● Study material:
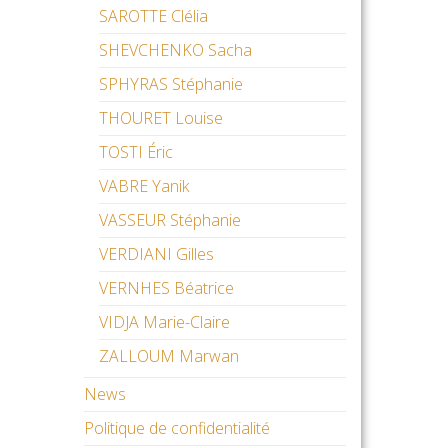
SAROTTE Clélia
SHEVCHENKO Sacha
SPHYRAS Stéphanie
THOURET Louise
TOSTI Éric
VABRE Yanik
VASSEUR Stéphanie
VERDIANI Gilles
VERNHES Béatrice
VIDJA Marie-Claire
ZALLOUM Marwan
News
Politique de confidentialité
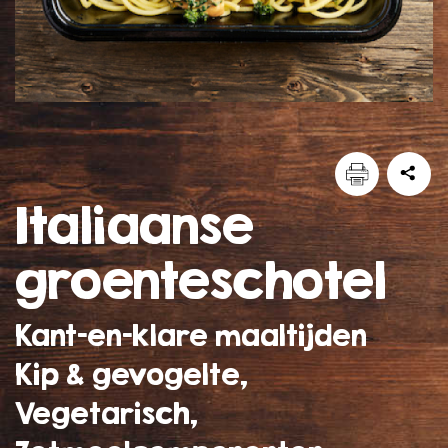
italiaanse
groenteschotel
Kant-en-klare maaltijden
Kip & gevogelte,
Vegetarisch,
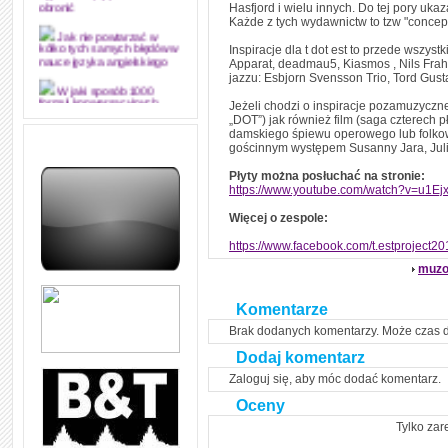
Hasfjord i wielu innych. Do tej pory u
obronić
Każde z tych wydawnictw to tzw "concep
Jak nie powtarzać w
Inspiracje dla t dot est to przede wszys
kółko tych samych błędów w
Apparat, deadmau5, Kiasmos , Nils Frah
nauce języka angielskiego
jazzu: Esbjorn Svensson Trio, Tord Gusta
W jaki sposób 1000
Jeżeli chodzi o inspiracje pozamuzyczn
formuł konwersacyjnych
„DOT”) jak również film (saga czterech 
pozwoli Ci opanować język
angielski i sprawną
damskiego śpiewu operowego lub folko
komunikację
gościnnym występem Susanny Jara, Juli
Angielskie przyimki
Płyty można posłuchać na stronie:
(prepositions) na 1000
https://www.youtube.com/watch?v=u1Ej
praktycznych przykładach,
dzięki którym łatwiej je
Więcej o zespole:
zapamiętasz
https://www.facebook.com/t.estproject20
W końcu ktoś po ludzku i
zrozumiale wytłumaczył, na
muzo
czym polega mowa zależna
(reported speech) w języku
angielskim
Komentarze
Jak zacząć czytać
Brak dodanych komentarzy. Może czas 
szybciej i więcej, ale nie
dłużej!
Dodaj komentarz
Zaloguj się, aby móc dodać komentarz.
Oceny
Tylko zar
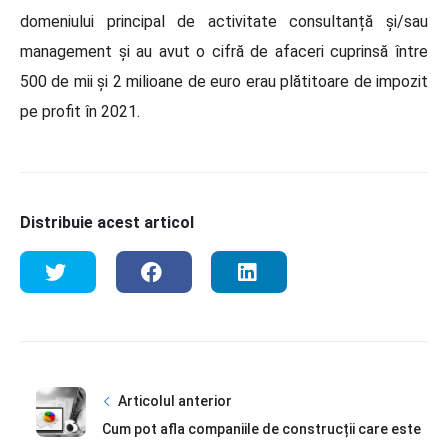
domeniului principal de activitate consultanță și/sau
management și au avut o cifră de afaceri cuprinsă între
500 de mii și 2 milioane de euro erau plătitoare de impozit
pe profit în 2021.
Distribuie acest articol
Articolul anterior
Cum pot afla companiile de construcții care este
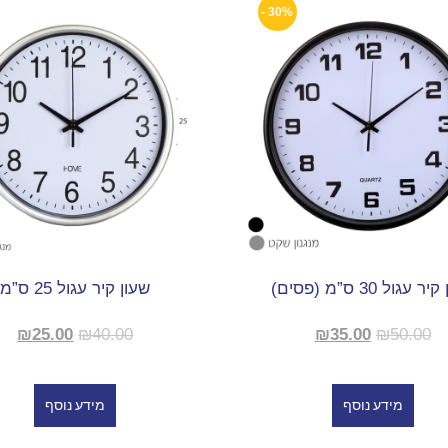
30% -
 עגול 30 ס”מ (פסים)
שעון קיר עגול 25 ס”מ
₪
25.00
₪
40.00
₪
35.00
₪
50.00
מידע נוסף
מידע נוסף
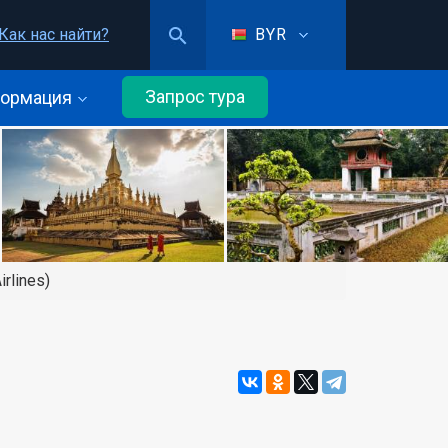
Как нас найти?
BYR
Запрос тура
ормация
rlines)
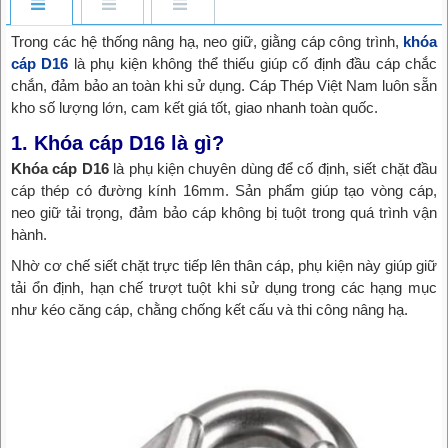
Trong các hệ thống nâng hạ, neo giữ, giằng cáp công trình,
khóa
cáp D16
là phụ kiện không thể thiếu giúp cố định đầu cáp chắc
chắn, đảm bảo an toàn khi sử dụng. Cáp Thép Việt Nam luôn sẵn
kho số lượng lớn, cam kết giá tốt, giao nhanh toàn quốc.
1. Khóa cáp D16 là gì?
Khóa cáp D16
là phụ kiện chuyên dùng để cố định, siết chặt đầu
cáp thép có đường kính 16mm. Sản phẩm giúp tạo vòng cáp,
neo giữ tải trọng, đảm bảo cáp không bị tuột trong quá trình vận
hành.
Nhờ cơ chế siết chặt trực tiếp lên thân cáp, phụ kiện này giúp giữ
tải ổn định, hạn chế trượt tuột khi sử dụng trong các hạng mục
như kéo căng cáp, chằng chống kết cấu và thi công nâng hạ.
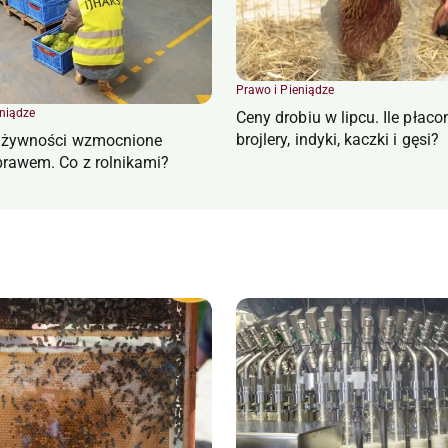
Prawo i Pieniądze
eniądze
Ceny drobiu w lipcu. Ile płaco
brojlery, indyki, kaczki i gęsi?
e żywności wzmocnione
rawem. Co z rolnikami?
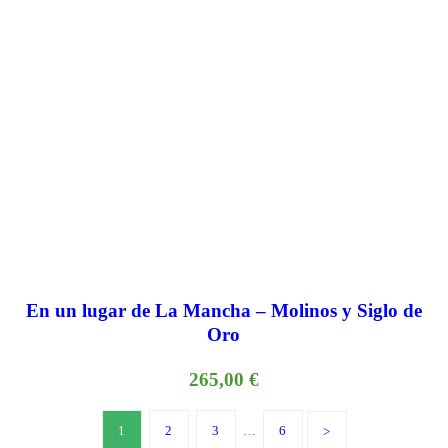
En un lugar de La Mancha – Molinos y Siglo de
Oro
265,00
€
1
2
3
…
6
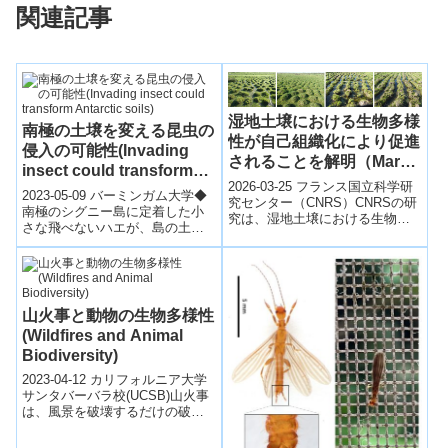
関連記事
湿地土壌における生物多様
南極の土壌を変える昆虫の
性が自己組織化により促進
侵入の可能性(Invading
されることを解明（Marsh
insect could transform
soils: biodiversity
2026-03-25 フランス国立科学研
Antarctic soils)
2023-05-09 バーミンガム大学◆
fostered by self-
究センター（CNRS）CNRSの研
南極のシグニー島に定着した小
究は、湿地土壌における生物多
organization）
さな飛べないハエが、島の土壌
様性が自己組織化によって維
生態系に根本的な変化をもたら
持・促進される仕組みを解明し
していることが、英国バーミン
た。...
ガム大学...
山火事と動物の生物多様性
(Wildfires and Animal
Biodiversity)
2023-04-12 カリフォルニア大学
サンタバーバラ校(UCSB)山火事
は、風景を破壊するだけの破壊
的な力として見られることが多
い。しかし、米国のUC Coo...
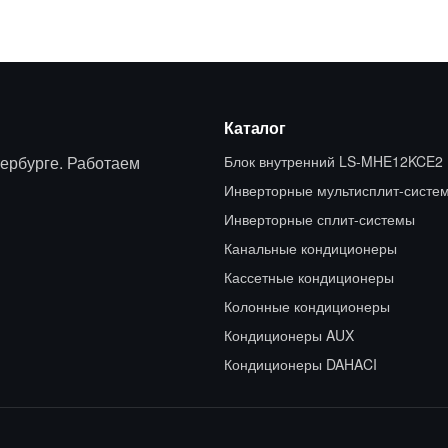
Каталог
ербурге. Работаем
Блок внутренний LS-MHE12KCE2
Инверторные мультисплит-систе
Инверторные сплит-системы
Канальные кондиционеры
Кассетные кондиционеры
Колонные кондиционеры
Кондиционеры AUX
Кондиционеры DAHACI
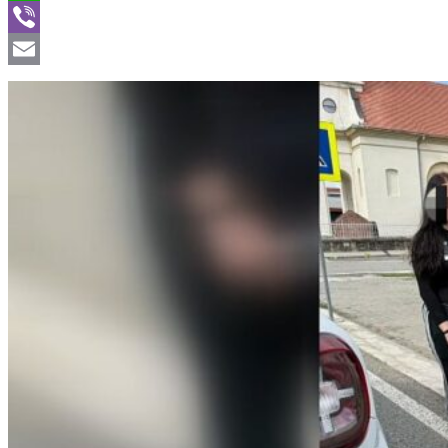
WhatsApp
Viber
Email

● Task requirements: Exact repetition of all entries is required. The pictures should not appear.

● Written solution:
SAROTTE Clélia
SHEVCHENKO Sacha
SPHYRAS Stéphanie
THOURET Louise
TOSTI Éric
VABRE Yanik
VASSEUR Stéphanie
VERDIANI Gilles
VERNHES Béatrice
VIDJA Marie-Claire
ZALLOUM Marwan
News
Politique de confidentialité
italiaanse
groenteschotel
Kant-en-klare maaltijden
Kip & gevogelte,
Vegetarisch,
Hasfjord i wielu innych. Do tej pory u
obronić
Każde z tych wydawnictw to tzw "concep
Jak nie powtarzać w
Inspiracje dla t dot est to przede wszys
kółko tych samych błędów w
Apparat, deadmau5, Kiasmos , Nils Frah
nauce języka angielskiego
jazzu: Esbjorn Svensson Trio, Tord Gusta
W jaki sposób 1000
Jeżeli chodzi o inspiracje pozamuzyczn
formuł konwersacyjnych
„DOT”) jak również film (saga czterech 
pozwoli Ci opanować język
angielski i sprawną
damskiego śpiewu operowego lub folko
komunikację
gościnnym występem Susanny Jara, Juli
Angielskie przyimki
Płyty można posłuchać na stronie:
(prepositions) na 1000
https://www.youtube.com/watch?v=u1Ej
praktycznych przykładach,
dzięki którym łatwiej je
Więcej o zespole:
zapamiętasz
https://www.facebook.com/t.estproject20
W końcu ktoś po ludzku i
zrozumiale wytłumaczył, na
muzo
czym polega mowa zależna
(reported speech) w języku
angielskim
Komentarze
Jak zacząć czytać
Brak dodanych komentarzy. Może czas 
szybciej i więcej, ale nie
dłużej!
Dodaj komentarz
Zaloguj się, aby móc dodać komentarz.
Oceny
Tylko zar
domeniului principal de activitate consultanță și/sau
management și au avut o cifră de afaceri cuprinsă între
500 de mii și 2 milioane de euro erau plătitoare de impozit
pe profit în 2021.
Distribuie acest articol
Articolul anterior
Cum pot afla companiile de construcții care este
30% -
 עגול 30 ס”מ (פסים)
שעון קיר עגול 25 ס”מ
₪
25.00
₪
40.00
₪
35.00
₪
50.00
מידע נוסף
מידע נוסף
Как нас найти?
BYR
Запрос тура
ормация
rlines)
Trong các hệ thống nâng hạ, neo giữ, giằng cáp công trình,
khóa
cáp D16
là phụ kiện không thể thiếu giúp cố định đầu cáp chắc
chắn, đảm bảo an toàn khi sử dụng. Cáp Thép Việt Nam luôn sẵn
kho số lượng lớn, cam kết giá tốt, giao nhanh toàn quốc.
1. Khóa cáp D16 là gì?
Khóa cáp D16
là phụ kiện chuyên dùng để cố định, siết chặt đầu
cáp thép có đường kính 16mm. Sản phẩm giúp tạo vòng cáp,
neo giữ tải trọng, đảm bảo cáp không bị tuột trong quá trình vận
hành.
Nhờ cơ chế siết chặt trực tiếp lên thân cáp, phụ kiện này giúp giữ
tải ổn định, hạn chế trượt tuột khi sử dụng trong các hạng mục
như kéo căng cáp, chằng chống kết cấu và thi công nâng hạ.
Prawo i Pieniądze
eniądze
Ceny drobiu w lipcu. Ile płaco
brojlery, indyki, kaczki i gęsi?
e żywności wzmocnione
rawem. Co z rolnikami?
En un lugar de La Mancha – Molinos y Siglo de
Oro
265,00
€
1
2
3
…
6
関連記事
湿地土壌における生物多様
南極の土壌を変える昆虫の
性が自己組織化により促進
侵入の可能性(Invading
されることを解明（Marsh
insect could transform
soils: biodiversity
2026-03-25 フランス国立科学研
Antarctic soils)
2023-05-09 バーミンガム大学◆
fostered by self-
究センター（CNRS）CNRSの研
南極のシグニー島に定着した小
究は、湿地土壌における生物多
organization）
さな飛べないハエが、島の土壌
様性が自己組織化によって維
生態系に根本的な変化をもたら
持・促進される仕組みを解明し
していることが、英国バーミン
た。...
ガム大学...
山火事と動物の生物多様性
(Wildfires and Animal
Biodiversity)
2023-04-12 カリフォルニア大学
サンタバーバラ校(UCSB)山火事
は、風景を破壊するだけの破壊
的な力として見られることが多
い。しかし、米国のUC Coo...
Каталог
ербурге. Работаем
Блок внутренний LS-MHE12KCE2
Инверторные мультисплит-систе
Инверторные сплит-системы
Канальные кондиционеры
Кассетные кондиционеры
Колонные кондиционеры
Кондиционеры AUX
Кондиционеры DAHACI
WhatsApp
Viber
Email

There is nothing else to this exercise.